Hadden was first accused of sexual assault in 2012, and was indicted in 2014 for sexual assault charges involving six women. Hadden hired defense lawyer Isabelle Kirshner, who was able to make a deal with the prosecution led by Cyrus Vance Jr. The U.S. Attorney's Office for the Southern District of New York accused the former gynecologist of "massaging, holding and groping victims' breasts for a prolonged period; groping both breasts at the same time; pinching, twisting, or otherwise manipulating a victim's nipples; extracting colostrum from a victim's breasts and tasting it; digitally penetrating and/or rubbing victims' vaginas in efforts to masturbate them; touching victims' clitorises; and licking victims' vaginas."

Originally, Hadden lost his license and had to register as a sex offender, but did not serve any time in prison. The attorney representing hundreds of complainant patients described Hadden's plea deal as more akin to “early paid retirement than the sentence for a convicted sexual predator”.

==New charges and conviction==
In 2020, on live TV, Evelyn Yang, the wife of presidential candidate Andrew Yang, accused Hadden of sexually assaulting her when she was pregnant, which brought attention to the case and led to new federal charges against him. In July 2023, the United States District Court for the Southern District of New York sentenced Hadden to 20 years in prison for inducing four women to travel across state lines for unlawful sexual contact in his office.

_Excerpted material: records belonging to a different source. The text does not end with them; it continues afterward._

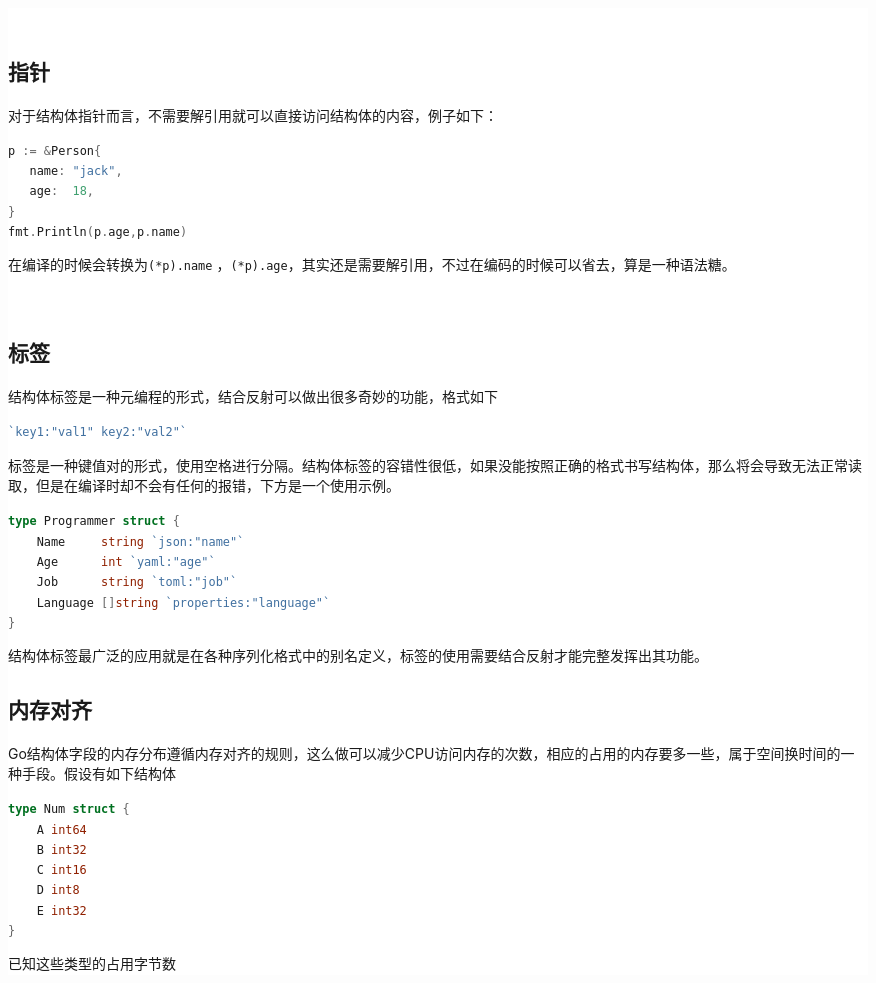<br>

## 指针

对于结构体指针而言，不需要解引用就可以直接访问结构体的内容，例子如下：

```go
p := &Person{
   name: "jack",
   age:  18,
}
fmt.Println(p.age,p.name)
```

在编译的时候会转换为`(*p).name` ，`(*p).age`，其实还是需要解引用，不过在编码的时候可以省去，算是一种语法糖。

<br>

## 标签

结构体标签是一种元编程的形式，结合反射可以做出很多奇妙的功能，格式如下

```go
`key1:"val1" key2:"val2"`
```

标签是一种键值对的形式，使用空格进行分隔。结构体标签的容错性很低，如果没能按照正确的格式书写结构体，那么将会导致无法正常读取，但是在编译时却不会有任何的报错，下方是一个使用示例。

```go
type Programmer struct {
    Name     string `json:"name"`
    Age      int `yaml:"age"`
    Job      string `toml:"job"`
    Language []string `properties:"language"`
}
```

结构体标签最广泛的应用就是在各种序列化格式中的别名定义，标签的使用需要结合反射才能完整发挥出其功能。



## 内存对齐

Go结构体字段的内存分布遵循内存对齐的规则，这么做可以减少CPU访问内存的次数，相应的占用的内存要多一些，属于空间换时间的一种手段。假设有如下结构体

```go
type Num struct {
	A int64
	B int32
	C int16
	D int8
    E int32
}
```

已知这些类型的占用字节数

The hospitals that Hadden has worked for have had to pay $236 million in damages to settle civil lawsuits by patients who had been subject to his abuse. At least 500 women have accused Hadden of sexual assault. The prosecution's lenient sentencing of Hadden was widely criticized, often being compared to the cases of Jeffrey Epstein and Harvey Weinstein, two other well-connected sex offenders who did not receive any jail time from Vance. In addition, the reaction from Columbia University has also been harshly criticized, as his superiors were aware of his first arrest and allowed him to continue practicing and sexually assaulting patients. His patients were not informed of his sexual assault allegations after he stopped practicing and victims were told to report their crimes to Columbia's general counsel instead of law enforcement. Columbia's reaction has been compared negatively with the sexual assault scandals at the University of Michigan and the University of Southern California, as those scandals prompted firings, resignations, and investigations within the university. Nobody associated with the scandal at Columbia has resigned or been fired. The Manhattan District Attorney has an ongoing investigation into Columbia's attempts to cover up Hadden's crimes, as does the New York Attorney General. Hadden's victims were instrumental in lobbying New York to enact the Adult Survivors Act, which was notably used in E. Jean Carroll v. Donald J. Trump.

== In media ==
In September 2023, ProPublica and New York Magazine published an investigation of Hadden's crimes, Columbia's complicity in them, and his victims' pursuit of legal action against him. At the same time, Wondery released a podcast entitled Exposed: Cover-Up at Columbia University, narrated by one of the reporters who worked on the ProPublica investigation. Columbia University subsequently released a statement apologizing to Hadden's victims. The ProPublica piece won an Edward R. Murrow award, and the podcast was nominated for multiple Ambies awards.